Exercise prompt: Retype every one of the lines below, changing nothing.

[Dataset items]
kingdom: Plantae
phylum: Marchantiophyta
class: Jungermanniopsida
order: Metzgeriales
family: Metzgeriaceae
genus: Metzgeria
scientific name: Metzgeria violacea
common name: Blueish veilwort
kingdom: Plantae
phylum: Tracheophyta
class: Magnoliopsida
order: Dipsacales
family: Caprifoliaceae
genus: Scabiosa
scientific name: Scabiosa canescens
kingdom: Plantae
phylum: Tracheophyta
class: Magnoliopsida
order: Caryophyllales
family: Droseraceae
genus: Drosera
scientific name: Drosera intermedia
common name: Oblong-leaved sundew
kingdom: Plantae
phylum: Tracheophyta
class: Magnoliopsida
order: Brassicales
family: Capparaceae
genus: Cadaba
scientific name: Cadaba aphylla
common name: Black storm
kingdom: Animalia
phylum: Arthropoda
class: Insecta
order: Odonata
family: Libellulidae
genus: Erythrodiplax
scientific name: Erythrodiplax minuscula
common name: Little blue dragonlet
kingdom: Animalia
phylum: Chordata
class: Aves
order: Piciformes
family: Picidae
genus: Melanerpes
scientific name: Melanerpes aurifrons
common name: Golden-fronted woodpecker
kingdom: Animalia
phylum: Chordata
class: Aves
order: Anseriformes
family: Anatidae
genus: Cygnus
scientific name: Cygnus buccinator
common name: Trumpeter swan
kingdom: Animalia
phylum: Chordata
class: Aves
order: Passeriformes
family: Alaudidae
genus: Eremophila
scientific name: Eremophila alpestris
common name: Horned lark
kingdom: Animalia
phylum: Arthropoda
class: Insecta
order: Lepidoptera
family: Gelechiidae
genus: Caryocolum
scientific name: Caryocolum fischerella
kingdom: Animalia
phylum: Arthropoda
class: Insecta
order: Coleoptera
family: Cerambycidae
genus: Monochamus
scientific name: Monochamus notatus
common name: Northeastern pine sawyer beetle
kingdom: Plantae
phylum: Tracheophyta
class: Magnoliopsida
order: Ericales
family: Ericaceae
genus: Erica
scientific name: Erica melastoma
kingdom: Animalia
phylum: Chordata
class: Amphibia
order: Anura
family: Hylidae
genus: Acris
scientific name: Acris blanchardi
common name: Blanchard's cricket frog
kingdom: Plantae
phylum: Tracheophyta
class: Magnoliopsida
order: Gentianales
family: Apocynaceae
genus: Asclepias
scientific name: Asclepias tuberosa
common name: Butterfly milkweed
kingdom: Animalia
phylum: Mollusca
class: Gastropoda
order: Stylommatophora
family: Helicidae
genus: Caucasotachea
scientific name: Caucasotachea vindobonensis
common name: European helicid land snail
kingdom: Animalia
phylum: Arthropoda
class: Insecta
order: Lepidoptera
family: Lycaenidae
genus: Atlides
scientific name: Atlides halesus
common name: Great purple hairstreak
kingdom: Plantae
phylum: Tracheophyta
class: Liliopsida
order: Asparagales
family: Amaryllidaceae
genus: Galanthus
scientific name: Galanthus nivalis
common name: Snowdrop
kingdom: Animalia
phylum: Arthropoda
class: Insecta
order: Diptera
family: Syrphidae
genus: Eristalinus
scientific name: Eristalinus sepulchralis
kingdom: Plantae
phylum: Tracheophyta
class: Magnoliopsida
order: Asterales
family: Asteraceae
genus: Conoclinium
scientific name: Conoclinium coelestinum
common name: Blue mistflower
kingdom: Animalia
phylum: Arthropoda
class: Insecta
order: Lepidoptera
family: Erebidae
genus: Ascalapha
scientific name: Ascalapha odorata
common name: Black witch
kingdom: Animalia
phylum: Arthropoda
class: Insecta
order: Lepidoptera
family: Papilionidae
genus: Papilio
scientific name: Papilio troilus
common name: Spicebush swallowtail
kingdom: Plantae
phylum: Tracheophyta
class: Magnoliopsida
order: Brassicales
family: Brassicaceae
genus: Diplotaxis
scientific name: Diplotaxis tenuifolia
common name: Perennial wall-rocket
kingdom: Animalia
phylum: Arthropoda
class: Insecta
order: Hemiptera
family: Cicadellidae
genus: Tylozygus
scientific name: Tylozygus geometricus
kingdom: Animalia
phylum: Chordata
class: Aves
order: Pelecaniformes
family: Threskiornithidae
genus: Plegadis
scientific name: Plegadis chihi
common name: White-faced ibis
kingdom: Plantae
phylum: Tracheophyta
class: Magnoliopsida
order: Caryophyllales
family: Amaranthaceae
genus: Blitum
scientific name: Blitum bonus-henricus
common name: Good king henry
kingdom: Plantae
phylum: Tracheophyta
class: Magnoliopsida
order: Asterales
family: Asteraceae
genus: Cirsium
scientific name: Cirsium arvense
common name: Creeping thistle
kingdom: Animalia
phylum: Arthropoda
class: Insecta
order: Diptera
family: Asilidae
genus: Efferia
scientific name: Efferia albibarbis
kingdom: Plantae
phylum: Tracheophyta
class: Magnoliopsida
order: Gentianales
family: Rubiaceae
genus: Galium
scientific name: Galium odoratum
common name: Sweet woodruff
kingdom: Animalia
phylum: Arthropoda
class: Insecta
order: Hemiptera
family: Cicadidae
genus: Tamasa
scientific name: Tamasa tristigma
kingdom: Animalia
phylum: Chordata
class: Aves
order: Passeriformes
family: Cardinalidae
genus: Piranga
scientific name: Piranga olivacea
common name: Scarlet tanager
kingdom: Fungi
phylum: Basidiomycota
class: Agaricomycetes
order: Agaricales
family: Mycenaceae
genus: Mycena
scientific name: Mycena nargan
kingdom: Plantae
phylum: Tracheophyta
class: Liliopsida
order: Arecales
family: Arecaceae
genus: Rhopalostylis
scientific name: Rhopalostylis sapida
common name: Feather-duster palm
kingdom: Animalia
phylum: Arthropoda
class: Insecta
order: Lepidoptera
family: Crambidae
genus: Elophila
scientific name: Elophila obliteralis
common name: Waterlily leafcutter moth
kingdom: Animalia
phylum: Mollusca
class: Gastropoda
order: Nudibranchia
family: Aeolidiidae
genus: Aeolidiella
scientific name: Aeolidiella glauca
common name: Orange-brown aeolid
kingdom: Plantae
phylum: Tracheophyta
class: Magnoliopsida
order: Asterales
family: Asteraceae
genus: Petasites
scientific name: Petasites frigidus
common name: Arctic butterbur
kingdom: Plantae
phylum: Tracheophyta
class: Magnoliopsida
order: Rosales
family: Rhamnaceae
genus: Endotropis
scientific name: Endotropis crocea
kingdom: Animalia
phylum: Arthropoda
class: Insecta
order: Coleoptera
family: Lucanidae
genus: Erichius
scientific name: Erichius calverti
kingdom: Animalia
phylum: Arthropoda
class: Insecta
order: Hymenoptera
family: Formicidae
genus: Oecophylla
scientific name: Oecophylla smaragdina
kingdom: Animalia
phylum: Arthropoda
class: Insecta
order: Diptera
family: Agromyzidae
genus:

Result below:
kingdom: Plantae
phylum: Marchantiophyta
class: Jungermanniopsida
order: Metzgeriales
family: Metzgeriaceae
genus: Metzgeria
scientific name: Metzgeria violacea
common name: Blueish veilwort
kingdom: Plantae
phylum: Tracheophyta
class: Magnoliopsida
order: Dipsacales
family: Caprifoliaceae
genus: Scabiosa
scientific name: Scabiosa canescens
kingdom: Plantae
phylum: Tracheophyta
class: Magnoliopsida
order: Caryophyllales
family: Droseraceae
genus: Drosera
scientific name: Drosera intermedia
common name: Oblong-leaved sundew
kingdom: Plantae
phylum: Tracheophyta
class: Magnoliopsida
order: Brassicales
family: Capparaceae
genus: Cadaba
scientific name: Cadaba aphylla
common name: Black storm
kingdom: Animalia
phylum: Arthropoda
class: Insecta
order: Odonata
family: Libellulidae
genus: Erythrodiplax
scientific name: Erythrodiplax minuscula
common name: Little blue dragonlet
kingdom: Animalia
phylum: Chordata
class: Aves
order: Piciformes
family: Picidae
genus: Melanerpes
scientific name: Melanerpes aurifrons
common name: Golden-fronted woodpecker
kingdom: Animalia
phylum: Chordata
class: Aves
order: Anseriformes
family: Anatidae
genus: Cygnus
scientific name: Cygnus buccinator
common name: Trumpeter swan
kingdom: Animalia
phylum: Chordata
class: Aves
order: Passeriformes
family: Alaudidae
genus: Eremophila
scientific name: Eremophila alpestris
common name: Horned lark
kingdom: Animalia
phylum: Arthropoda
class: Insecta
order: Lepidoptera
family: Gelechiidae
genus: Caryocolum
scientific name: Caryocolum fischerella
kingdom: Animalia
phylum: Arthropoda
class: Insecta
order: Coleoptera
family: Cerambycidae
genus: Monochamus
scientific name: Monochamus notatus
common name: Northeastern pine sawyer beetle
kingdom: Plantae
phylum: Tracheophyta
class: Magnoliopsida
order: Ericales
family: Ericaceae
genus: Erica
scientific name: Erica melastoma
kingdom: Animalia
phylum: Chordata
class: Amphibia
order: Anura
family: Hylidae
genus: Acris
scientific name: Acris blanchardi
common name: Blanchard's cricket frog
kingdom: Plantae
phylum: Tracheophyta
class: Magnoliopsida
order: Gentianales
family: Apocynaceae
genus: Asclepias
scientific name: Asclepias tuberosa
common name: Butterfly milkweed
kingdom: Animalia
phylum: Mollusca
class: Gastropoda
order: Stylommatophora
family: Helicidae
genus: Caucasotachea
scientific name: Caucasotachea vindobonensis
common name: European helicid land snail
kingdom: Animalia
phylum: Arthropoda
class: Insecta
order: Lepidoptera
family: Lycaenidae
genus: Atlides
scientific name: Atlides halesus
common name: Great purple hairstreak
kingdom: Plantae
phylum: Tracheophyta
class: Liliopsida
order: Asparagales
family: Amaryllidaceae
genus: Galanthus
scientific name: Galanthus nivalis
common name: Snowdrop
kingdom: Animalia
phylum: Arthropoda
class: Insecta
order: Diptera
family: Syrphidae
genus: Eristalinus
scientific name: Eristalinus sepulchralis
kingdom: Plantae
phylum: Tracheophyta
class: Magnoliopsida
order: Asterales
family: Asteraceae
genus: Conoclinium
scientific name: Conoclinium coelestinum
common name: Blue mistflower
kingdom: Animalia
phylum: Arthropoda
class: Insecta
order: Lepidoptera
family: Erebidae
genus: Ascalapha
scientific name: Ascalapha odorata
common name: Black witch
kingdom: Animalia
phylum: Arthropoda
class: Insecta
order: Lepidoptera
family: Papilionidae
genus: Papilio
scientific name: Papilio troilus
common name: Spicebush swallowtail
kingdom: Plantae
phylum: Tracheophyta
class: Magnoliopsida
order: Brassicales
family: Brassicaceae
genus: Diplotaxis
scientific name: Diplotaxis tenuifolia
common name: Perennial wall-rocket
kingdom: Animalia
phylum: Arthropoda
class: Insecta
order: Hemiptera
family: Cicadellidae
genus: Tylozygus
scientific name: Tylozygus geometricus
kingdom: Animalia
phylum: Chordata
class: Aves
order: Pelecaniformes
family: Threskiornithidae
genus: Plegadis
scientific name: Plegadis chihi
common name: White-faced ibis
kingdom: Plantae
phylum: Tracheophyta
class: Magnoliopsida
order: Caryophyllales
family: Amaranthaceae
genus: Blitum
scientific name: Blitum bonus-henricus
common name: Good king henry
kingdom: Plantae
phylum: Tracheophyta
class: Magnoliopsida
order: Asterales
family: Asteraceae
genus: Cirsium
scientific name: Cirsium arvense
common name: Creeping thistle
kingdom: Animalia
phylum: Arthropoda
class: Insecta
order: Diptera
family: Asilidae
genus: Efferia
scientific name: Efferia albibarbis
kingdom: Plantae
phylum: Tracheophyta
class: Magnoliopsida
order: Gentianales
family: Rubiaceae
genus: Galium
scientific name: Galium odoratum
common name: Sweet woodruff
kingdom: Animalia
phylum: Arthropoda
class: Insecta
order: Hemiptera
family: Cicadidae
genus: Tamasa
scientific name: Tamasa tristigma
kingdom: Animalia
phylum: Chordata
class: Aves
order: Passeriformes
family: Cardinalidae
genus: Piranga
scientific name: Piranga olivacea
common name: Scarlet tanager
kingdom: Fungi
phylum: Basidiomycota
class: Agaricomycetes
order: Agaricales
family: Mycenaceae
genus: Mycena
scientific name: Mycena nargan
kingdom: Plantae
phylum: Tracheophyta
class: Liliopsida
order: Arecales
family: Arecaceae
genus: Rhopalostylis
scientific name: Rhopalostylis sapida
common name: Feather-duster palm
kingdom: Animalia
phylum: Arthropoda
class: Insecta
order: Lepidoptera
family: Crambidae
genus: Elophila
scientific name: Elophila obliteralis
common name: Waterlily leafcutter moth
kingdom: Animalia
phylum: Mollusca
class: Gastropoda
order: Nudibranchia
family: Aeolidiidae
genus: Aeolidiella
scientific name: Aeolidiella glauca
common name: Orange-brown aeolid
kingdom: Plantae
phylum: Tracheophyta
class: Magnoliopsida
order: Asterales
family: Asteraceae
genus: Petasites
scientific name: Petasites frigidus
common name: Arctic butterbur
kingdom: Plantae
phylum: Tracheophyta
class: Magnoliopsida
order: Rosales
family: Rhamnaceae
genus: Endotropis
scientific name: Endotropis crocea
kingdom: Animalia
phylum: Arthropoda
class: Insecta
order: Coleoptera
family: Lucanidae
genus: Erichius
scientific name: Erichius calverti
kingdom: Animalia
phylum: Arthropoda
class: Insecta
order: Hymenoptera
family: Formicidae
genus: Oecophylla
scientific name: Oecophylla smaragdina
kingdom: Animalia
phylum: Arthropoda
class: Insecta
order: Diptera
family: Agromyzidae
genus:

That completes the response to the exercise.